Um senhor bem humilde então se aproximou dela e muito triste lhe pediu um ingresso, pois havia percorrido trezentos e setenta quilômetros só para vê-la e estavam esgotados. Atenciosamente, Sonia segurou a mão do senhor e lhe disse que não tinha nenhum com ela, mas encaminhou-o para um funcionário, pedindo que o atendesse. Sonia Braga é uma pessoa simples e de bom coração, podemos ver isso claramente no seu jeito doce e encantador com o público que a acompanha e admira.

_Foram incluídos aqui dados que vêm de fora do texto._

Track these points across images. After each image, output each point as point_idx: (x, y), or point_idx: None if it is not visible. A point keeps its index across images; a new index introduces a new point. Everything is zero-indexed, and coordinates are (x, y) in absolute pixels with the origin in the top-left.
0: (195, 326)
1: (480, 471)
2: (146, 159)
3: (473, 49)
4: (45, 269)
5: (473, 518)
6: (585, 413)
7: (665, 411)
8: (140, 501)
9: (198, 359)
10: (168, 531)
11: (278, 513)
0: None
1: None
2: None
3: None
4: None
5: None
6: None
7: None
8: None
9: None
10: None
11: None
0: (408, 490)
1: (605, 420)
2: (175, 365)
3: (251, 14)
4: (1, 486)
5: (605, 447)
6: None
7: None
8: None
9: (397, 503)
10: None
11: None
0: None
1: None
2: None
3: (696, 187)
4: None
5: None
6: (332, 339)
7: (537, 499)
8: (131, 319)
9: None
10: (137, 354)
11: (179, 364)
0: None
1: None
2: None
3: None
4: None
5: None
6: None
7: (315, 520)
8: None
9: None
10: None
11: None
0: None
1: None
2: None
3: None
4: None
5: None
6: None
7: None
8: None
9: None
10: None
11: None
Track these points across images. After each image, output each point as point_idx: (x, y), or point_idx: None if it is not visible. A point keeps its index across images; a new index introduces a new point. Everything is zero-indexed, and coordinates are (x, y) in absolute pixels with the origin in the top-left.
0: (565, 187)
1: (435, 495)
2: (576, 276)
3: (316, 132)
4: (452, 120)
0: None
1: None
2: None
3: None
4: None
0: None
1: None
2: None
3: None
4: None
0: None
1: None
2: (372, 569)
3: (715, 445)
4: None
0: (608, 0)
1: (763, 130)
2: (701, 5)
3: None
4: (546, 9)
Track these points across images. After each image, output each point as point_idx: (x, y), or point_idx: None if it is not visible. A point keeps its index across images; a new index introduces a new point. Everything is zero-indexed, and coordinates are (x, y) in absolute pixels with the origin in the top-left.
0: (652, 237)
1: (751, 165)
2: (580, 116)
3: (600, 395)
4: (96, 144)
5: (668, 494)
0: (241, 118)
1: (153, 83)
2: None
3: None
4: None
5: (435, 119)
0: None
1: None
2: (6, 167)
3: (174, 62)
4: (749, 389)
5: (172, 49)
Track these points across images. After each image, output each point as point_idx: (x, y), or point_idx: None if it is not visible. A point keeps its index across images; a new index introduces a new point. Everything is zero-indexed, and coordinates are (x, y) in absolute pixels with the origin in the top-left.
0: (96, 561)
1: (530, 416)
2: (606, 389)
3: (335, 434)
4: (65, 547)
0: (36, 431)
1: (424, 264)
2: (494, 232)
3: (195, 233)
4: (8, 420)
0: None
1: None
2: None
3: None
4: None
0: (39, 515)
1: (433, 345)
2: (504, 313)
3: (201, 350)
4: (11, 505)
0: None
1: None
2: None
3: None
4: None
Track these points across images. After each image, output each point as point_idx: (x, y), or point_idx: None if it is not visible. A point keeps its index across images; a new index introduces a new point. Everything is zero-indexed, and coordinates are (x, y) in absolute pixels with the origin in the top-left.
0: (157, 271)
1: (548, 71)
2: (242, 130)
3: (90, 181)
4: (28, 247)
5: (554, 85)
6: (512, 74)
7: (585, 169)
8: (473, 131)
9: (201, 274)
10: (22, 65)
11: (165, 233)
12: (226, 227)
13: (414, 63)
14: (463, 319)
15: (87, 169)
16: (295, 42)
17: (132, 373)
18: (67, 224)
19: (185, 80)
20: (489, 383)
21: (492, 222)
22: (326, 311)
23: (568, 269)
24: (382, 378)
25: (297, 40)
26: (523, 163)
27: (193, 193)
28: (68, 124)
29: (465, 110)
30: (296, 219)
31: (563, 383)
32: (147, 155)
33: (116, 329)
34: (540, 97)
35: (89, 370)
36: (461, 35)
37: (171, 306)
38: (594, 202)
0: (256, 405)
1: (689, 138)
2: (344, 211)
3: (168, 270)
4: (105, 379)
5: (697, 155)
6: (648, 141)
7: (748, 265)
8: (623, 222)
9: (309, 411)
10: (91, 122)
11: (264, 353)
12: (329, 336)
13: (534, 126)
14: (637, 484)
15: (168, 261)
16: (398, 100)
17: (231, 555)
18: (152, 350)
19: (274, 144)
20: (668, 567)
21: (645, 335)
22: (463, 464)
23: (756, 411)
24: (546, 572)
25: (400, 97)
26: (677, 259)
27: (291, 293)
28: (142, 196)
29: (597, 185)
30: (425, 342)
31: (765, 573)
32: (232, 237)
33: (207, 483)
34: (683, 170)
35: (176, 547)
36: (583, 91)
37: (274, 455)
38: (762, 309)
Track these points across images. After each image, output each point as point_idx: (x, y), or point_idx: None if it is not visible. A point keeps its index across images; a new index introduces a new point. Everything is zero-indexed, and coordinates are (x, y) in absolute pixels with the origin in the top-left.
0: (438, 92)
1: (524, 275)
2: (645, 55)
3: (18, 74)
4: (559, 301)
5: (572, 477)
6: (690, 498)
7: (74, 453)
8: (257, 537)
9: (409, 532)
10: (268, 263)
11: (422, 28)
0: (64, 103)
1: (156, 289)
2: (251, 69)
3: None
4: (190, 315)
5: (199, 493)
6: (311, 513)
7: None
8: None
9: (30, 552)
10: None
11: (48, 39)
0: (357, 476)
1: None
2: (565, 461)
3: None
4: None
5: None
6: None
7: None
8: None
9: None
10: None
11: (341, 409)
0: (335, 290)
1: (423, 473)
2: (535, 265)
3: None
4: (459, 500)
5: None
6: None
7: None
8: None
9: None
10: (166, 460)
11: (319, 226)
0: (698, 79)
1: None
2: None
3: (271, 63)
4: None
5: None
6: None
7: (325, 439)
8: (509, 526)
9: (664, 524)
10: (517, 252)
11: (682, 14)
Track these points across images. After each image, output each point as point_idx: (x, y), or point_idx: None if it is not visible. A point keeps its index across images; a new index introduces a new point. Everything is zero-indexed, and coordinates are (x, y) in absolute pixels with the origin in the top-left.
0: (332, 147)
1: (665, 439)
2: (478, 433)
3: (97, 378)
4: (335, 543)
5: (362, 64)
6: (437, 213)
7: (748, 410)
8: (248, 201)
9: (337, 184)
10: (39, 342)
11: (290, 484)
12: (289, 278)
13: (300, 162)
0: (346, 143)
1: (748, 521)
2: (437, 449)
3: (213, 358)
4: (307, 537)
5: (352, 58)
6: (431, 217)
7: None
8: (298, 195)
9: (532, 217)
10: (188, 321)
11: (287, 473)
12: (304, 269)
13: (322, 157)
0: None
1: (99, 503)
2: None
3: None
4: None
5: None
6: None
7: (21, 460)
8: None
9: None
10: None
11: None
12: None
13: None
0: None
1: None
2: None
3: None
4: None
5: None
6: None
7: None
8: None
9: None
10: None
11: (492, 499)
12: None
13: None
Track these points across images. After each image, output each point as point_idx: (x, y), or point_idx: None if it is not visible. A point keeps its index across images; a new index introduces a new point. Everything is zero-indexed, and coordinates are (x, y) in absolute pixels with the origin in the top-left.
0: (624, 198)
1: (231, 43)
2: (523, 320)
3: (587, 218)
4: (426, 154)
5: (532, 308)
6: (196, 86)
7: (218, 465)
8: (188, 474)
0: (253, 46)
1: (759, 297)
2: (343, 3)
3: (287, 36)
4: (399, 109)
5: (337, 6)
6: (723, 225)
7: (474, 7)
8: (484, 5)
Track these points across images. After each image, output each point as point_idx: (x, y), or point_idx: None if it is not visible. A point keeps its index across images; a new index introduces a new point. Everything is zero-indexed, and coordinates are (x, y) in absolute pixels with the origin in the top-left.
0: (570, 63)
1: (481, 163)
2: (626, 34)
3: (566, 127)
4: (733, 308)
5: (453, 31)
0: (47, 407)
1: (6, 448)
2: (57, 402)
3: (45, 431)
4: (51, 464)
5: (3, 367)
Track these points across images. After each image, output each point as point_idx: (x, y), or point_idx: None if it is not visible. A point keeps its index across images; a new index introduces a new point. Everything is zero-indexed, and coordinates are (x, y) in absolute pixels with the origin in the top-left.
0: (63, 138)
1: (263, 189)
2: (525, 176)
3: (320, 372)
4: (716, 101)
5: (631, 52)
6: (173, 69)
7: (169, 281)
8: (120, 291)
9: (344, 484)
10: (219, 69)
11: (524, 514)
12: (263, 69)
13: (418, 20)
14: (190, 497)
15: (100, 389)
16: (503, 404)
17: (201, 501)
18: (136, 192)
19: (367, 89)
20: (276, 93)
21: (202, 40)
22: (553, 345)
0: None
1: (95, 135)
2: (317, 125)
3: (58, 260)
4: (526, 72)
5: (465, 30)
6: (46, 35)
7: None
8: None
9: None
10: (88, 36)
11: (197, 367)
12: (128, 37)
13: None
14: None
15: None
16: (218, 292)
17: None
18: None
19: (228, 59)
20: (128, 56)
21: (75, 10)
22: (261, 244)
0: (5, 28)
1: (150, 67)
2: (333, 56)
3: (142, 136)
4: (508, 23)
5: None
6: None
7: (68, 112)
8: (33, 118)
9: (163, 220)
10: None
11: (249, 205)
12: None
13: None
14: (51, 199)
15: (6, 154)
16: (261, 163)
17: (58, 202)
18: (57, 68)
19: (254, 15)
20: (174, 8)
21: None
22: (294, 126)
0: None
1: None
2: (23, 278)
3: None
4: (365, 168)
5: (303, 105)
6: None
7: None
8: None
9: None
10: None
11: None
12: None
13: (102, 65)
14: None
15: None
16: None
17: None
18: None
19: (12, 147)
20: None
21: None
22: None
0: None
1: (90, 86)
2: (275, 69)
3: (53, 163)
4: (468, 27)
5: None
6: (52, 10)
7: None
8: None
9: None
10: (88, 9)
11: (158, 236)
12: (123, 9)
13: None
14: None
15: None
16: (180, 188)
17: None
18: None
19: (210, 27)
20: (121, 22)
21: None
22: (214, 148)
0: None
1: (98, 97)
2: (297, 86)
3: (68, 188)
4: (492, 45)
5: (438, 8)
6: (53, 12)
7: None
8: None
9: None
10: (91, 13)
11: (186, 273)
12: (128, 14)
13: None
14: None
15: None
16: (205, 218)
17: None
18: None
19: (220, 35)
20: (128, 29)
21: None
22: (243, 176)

Conversei com Humberto Carrão sobre sua atuação como o grande vilão, e ele se mostrou muito entusiasmado com o auspicioso começo de sua carreira cinematográfica. A seguir falei com Maeve Jonkings e o diretor Kleber Mendonça Filho. Perguntei a ele o que achava da observação de alguns críticos europeus que gostariam muito de que as canções do filme tivessem legendas. Ele me respondeu que disse a alguns desses críticos que isso poderia mudar o foco da cena, e me confidenciou que, no final das contas, eles poderiam usar a internet para entender as letras.

A equipe de “Aquarius” foi convidada pela coordenadora da mostra de curtas para apresentar o filme e foi ovacionada. Kleber saudou os presentes declarando que escolheu o CineSesc porque foi ali que seus primeiros trabalhos, justamente curtas, foram exibidos. A seguir,  apresentou os membros da equipe um a um, deixando sua grande estrela por último para receber as mais calorosas palmas. Sonia falou do prazer de trabalhar novamente num filme nacional, falando em sua língua, com um roteiro brilhante, e uma personagem fascinante com quem muito se identificou – Clara. ”Clara é uma guerreira, suas palavras são minhas palavras”. Diga-se de passagem, por onde Sonia tem ido com “Aquarius”, uma enxurrada de elogios a acompanham –  sublime, magnifica, surpreendente, incomparável. Acaba de se tornar capa da tradicionalíssima revista francesa ”Cahiers Du Cinéma”. Finalizando a introdução, a icônica atriz agradeceu a todos  que ali estavam e recebeu novos e calorosos aplausos.  Deu-se então início à sessão.

O público se emocionou e vibrou como raramente se percebe em outros longas e ao final, todos se levantaram para aclamar a obra prima, e ainda ouviu-se muitos gritarem, ”Bravo, Sonia!”.

No entanto, a equipe de “Aquarius” havia saído rapidamente antes das luzes acenderem. O motivo era que não havia muito mais tempo para mais conversas: as próximas paradas são os festivais de cinema de New York e Toronto, que podem muito bem conduzir o filme e sua estrela maior ao Oscar. Que assim seja!

Waldemar Lopes é artista plástico, engenheiro mecânico, professor, cinéfilo. Anualmente realiza em Santos uma palestra beneficente sobre o Oscar, que se tornou tradicional na cidade. Também já realizou encontros sobre cinema para a Universidade Católica de Santos, Universidade Monte Serrat, Secretaria de Cultura de Santos e Rotary. Escreve para o CineZen e o 50 Anos de Cinema.